制作時アルヴァとアイノの夫婦の仕事分担は明確に決まっていたと言われています。
アルヴァが建築全般を担当する一方で、アイノはインテリアデザインや家具、照明の設計に集中しました。この分業体制が、彼らのプロジェクトにおける完璧な調和を生み出しました。
まさに家事分担のような完璧な配分で、デザイン以外でも彼らの生きがいには学ぶ点がありそうですね。
アアルト夫妻の功績
アアルト夫妻の影響は、建築やデザインの分野に留まらず、フィンランドの文化そのものに深く根付いています。
彼らの作品は、現在も多くの人々に愛され続けており、まさにフィンランドのデザイン美学の象徴となっています。

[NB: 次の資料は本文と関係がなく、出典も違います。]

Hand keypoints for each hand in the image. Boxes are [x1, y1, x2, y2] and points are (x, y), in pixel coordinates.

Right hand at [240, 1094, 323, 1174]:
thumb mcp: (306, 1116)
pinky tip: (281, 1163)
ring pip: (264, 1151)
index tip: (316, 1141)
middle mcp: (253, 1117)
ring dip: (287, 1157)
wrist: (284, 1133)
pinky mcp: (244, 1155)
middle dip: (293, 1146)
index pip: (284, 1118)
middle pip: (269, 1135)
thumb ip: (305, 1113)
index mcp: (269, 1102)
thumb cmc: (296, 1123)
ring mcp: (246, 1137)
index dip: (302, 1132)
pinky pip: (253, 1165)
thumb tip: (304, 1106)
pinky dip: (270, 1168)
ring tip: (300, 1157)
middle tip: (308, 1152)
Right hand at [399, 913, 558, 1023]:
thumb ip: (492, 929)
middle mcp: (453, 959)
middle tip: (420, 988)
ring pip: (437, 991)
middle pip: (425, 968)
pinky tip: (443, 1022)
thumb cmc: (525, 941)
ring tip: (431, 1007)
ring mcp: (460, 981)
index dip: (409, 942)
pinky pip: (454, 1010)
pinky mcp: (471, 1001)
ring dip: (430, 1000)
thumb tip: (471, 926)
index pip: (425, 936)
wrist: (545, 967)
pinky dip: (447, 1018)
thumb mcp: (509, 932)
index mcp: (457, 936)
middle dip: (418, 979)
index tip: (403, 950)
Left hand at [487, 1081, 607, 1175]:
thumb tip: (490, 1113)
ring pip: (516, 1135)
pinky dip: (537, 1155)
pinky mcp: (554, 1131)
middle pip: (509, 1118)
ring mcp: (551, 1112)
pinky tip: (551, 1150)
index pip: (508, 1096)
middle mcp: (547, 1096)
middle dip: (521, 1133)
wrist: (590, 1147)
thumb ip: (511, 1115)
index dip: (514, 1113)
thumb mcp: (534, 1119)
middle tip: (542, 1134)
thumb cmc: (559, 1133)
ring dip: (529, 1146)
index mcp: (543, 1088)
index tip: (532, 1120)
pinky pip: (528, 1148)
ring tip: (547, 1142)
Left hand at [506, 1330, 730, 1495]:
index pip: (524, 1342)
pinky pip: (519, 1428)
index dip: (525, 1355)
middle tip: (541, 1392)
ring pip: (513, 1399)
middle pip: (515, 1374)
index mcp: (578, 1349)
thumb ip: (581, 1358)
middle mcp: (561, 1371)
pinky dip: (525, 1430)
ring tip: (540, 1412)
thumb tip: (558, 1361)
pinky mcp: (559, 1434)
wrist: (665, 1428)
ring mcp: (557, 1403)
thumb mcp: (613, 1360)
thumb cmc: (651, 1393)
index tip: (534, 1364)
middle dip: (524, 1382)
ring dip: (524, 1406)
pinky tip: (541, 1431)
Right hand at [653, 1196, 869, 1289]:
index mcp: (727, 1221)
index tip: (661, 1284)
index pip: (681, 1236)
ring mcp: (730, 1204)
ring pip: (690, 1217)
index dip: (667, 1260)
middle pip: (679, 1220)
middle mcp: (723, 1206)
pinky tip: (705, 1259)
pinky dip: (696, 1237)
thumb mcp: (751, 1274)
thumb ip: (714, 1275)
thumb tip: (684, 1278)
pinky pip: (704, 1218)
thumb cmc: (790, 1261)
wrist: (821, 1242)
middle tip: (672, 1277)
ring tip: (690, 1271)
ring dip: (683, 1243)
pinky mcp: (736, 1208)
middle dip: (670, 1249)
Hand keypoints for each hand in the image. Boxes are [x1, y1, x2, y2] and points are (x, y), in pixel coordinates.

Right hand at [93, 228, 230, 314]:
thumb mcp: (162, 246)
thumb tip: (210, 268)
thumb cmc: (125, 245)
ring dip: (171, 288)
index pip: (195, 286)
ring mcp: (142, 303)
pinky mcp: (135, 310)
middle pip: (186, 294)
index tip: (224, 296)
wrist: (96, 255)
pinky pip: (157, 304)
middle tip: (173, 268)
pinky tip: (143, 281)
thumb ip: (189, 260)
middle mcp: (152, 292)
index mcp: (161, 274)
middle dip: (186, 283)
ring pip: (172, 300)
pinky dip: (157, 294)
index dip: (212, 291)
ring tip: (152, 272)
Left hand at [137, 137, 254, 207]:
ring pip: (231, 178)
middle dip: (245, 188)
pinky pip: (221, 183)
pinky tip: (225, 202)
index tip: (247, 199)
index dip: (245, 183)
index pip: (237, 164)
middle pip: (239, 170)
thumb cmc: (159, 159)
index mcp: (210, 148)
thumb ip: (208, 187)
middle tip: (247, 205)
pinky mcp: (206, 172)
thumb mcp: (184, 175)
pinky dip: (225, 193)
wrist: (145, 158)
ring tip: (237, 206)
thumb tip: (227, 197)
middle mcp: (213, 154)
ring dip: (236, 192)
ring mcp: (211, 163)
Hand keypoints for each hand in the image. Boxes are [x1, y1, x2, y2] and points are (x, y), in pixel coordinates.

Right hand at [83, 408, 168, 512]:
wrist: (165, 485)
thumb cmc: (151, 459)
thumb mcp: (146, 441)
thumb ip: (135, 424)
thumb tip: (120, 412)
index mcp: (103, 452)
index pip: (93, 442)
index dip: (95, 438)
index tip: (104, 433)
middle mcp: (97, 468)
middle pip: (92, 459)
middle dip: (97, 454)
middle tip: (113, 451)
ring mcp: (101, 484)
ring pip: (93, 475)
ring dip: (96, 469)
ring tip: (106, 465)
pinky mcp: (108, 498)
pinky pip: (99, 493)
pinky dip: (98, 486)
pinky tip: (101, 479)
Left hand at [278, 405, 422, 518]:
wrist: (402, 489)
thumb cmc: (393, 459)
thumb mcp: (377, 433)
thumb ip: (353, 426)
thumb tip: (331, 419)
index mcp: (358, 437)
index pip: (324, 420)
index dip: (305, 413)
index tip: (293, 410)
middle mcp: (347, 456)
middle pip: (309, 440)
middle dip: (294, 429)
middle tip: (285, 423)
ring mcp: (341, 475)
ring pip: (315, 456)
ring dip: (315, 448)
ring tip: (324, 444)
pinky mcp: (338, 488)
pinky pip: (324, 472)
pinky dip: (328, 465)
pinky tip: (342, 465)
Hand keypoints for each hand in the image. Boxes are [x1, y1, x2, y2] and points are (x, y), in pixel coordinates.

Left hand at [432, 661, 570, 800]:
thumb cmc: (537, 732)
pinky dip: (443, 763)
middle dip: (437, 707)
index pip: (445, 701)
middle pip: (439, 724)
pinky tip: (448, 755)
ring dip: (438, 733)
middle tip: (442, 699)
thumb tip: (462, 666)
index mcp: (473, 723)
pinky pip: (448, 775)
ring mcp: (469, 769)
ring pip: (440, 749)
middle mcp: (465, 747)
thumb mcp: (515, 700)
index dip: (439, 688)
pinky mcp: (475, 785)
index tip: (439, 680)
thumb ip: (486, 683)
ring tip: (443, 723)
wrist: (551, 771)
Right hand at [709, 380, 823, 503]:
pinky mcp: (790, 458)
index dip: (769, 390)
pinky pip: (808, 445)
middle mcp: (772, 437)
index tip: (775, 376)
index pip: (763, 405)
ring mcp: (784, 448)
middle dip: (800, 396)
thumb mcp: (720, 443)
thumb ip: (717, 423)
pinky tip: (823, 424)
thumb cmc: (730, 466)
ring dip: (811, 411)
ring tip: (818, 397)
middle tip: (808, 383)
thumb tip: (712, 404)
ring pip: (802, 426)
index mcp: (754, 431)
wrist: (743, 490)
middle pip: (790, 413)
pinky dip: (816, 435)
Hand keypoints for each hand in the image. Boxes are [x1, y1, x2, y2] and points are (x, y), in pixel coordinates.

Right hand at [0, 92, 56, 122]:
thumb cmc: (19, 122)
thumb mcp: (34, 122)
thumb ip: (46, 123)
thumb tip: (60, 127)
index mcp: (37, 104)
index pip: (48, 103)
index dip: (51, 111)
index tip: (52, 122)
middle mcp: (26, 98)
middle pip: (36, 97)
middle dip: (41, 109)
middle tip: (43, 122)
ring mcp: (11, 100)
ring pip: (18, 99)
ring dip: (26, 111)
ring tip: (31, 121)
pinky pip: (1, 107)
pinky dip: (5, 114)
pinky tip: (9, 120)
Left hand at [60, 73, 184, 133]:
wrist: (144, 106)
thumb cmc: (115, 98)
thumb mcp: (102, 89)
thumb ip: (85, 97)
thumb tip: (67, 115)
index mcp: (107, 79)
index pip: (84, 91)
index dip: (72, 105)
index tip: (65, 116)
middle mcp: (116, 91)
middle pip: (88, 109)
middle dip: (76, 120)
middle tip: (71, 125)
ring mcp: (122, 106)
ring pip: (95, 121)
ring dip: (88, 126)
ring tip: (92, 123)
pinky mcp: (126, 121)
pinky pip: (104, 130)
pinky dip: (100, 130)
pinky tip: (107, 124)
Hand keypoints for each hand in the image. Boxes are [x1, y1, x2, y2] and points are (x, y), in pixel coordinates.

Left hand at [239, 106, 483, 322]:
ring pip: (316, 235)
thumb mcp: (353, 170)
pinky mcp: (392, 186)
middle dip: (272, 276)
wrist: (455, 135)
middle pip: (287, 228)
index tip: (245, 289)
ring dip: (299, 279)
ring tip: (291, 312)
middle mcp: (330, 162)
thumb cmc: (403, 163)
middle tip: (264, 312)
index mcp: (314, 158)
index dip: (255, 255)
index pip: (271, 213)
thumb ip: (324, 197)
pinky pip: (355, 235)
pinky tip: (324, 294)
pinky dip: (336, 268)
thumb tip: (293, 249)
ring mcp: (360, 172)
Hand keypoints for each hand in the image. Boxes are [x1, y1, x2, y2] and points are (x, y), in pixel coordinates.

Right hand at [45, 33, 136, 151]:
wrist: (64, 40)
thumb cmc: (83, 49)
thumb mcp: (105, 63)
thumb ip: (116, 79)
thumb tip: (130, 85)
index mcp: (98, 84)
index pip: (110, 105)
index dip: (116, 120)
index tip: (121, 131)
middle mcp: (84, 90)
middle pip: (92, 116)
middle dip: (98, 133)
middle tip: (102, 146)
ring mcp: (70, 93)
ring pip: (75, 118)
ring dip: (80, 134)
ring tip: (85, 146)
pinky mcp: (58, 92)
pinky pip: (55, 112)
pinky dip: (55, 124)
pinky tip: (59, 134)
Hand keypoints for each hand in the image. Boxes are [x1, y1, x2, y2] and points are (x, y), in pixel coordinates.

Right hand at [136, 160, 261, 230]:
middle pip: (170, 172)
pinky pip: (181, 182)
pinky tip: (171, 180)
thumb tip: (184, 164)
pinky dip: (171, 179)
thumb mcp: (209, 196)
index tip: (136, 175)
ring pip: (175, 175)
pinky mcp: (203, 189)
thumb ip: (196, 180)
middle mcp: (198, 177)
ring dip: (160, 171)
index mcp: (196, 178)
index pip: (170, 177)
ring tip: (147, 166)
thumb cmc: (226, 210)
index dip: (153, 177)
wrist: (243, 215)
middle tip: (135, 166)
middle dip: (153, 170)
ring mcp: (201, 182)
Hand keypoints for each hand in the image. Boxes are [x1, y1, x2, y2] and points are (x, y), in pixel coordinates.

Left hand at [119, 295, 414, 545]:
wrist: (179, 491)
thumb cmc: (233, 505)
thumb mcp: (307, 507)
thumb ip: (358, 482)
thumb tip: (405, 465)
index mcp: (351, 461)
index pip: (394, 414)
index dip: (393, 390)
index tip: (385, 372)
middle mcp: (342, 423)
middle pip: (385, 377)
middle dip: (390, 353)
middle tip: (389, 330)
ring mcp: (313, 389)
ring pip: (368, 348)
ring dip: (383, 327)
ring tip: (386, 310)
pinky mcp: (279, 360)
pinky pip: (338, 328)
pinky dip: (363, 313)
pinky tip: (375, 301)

アルヴァ・アアルトの遺産を守り、広めるために設立された「アルヴァ・アアルト財団」は、彼の作品や設計図、写真などを収集・保存しています。ヘルシンキには、アルヴァ・アアルトの設計した自宅兼スタジオが公開されており、彼のデザイン哲学を間近で感じることができます。
日常にある「アアルトデザイン」
アアルト夫妻のデザインは、シンプルでありながら機能的な美しさを持っています。彼らの家具やガラス製品は、現代の生活空間にも自然と溶け込みます。
例えば、アルヴァ・アアルトがデザインした「Aalto スツール60」です。このスツールは、三本脚のシンプルなデザインでありながら非常に頑丈で、多用途に使える便利なアイテムです。特に、積み重ねが可能なため、収納にも場所を取らないという実用的なメリットがあります。
これまでご紹介してきたデザインの他にも、照明やグラス、小物、空間の使い方そのものに、彼らのシンプルでかつ機能性の高いデザインがあります。
使いやすく、また見た目としても美しく、インテリアのアクセントとなると思います。
普段の生活をより一層豊かにしてくれるデザインたちなので、ぜひ一度、アアルト夫妻の作品を手に取って、その魅力を実感してみてください!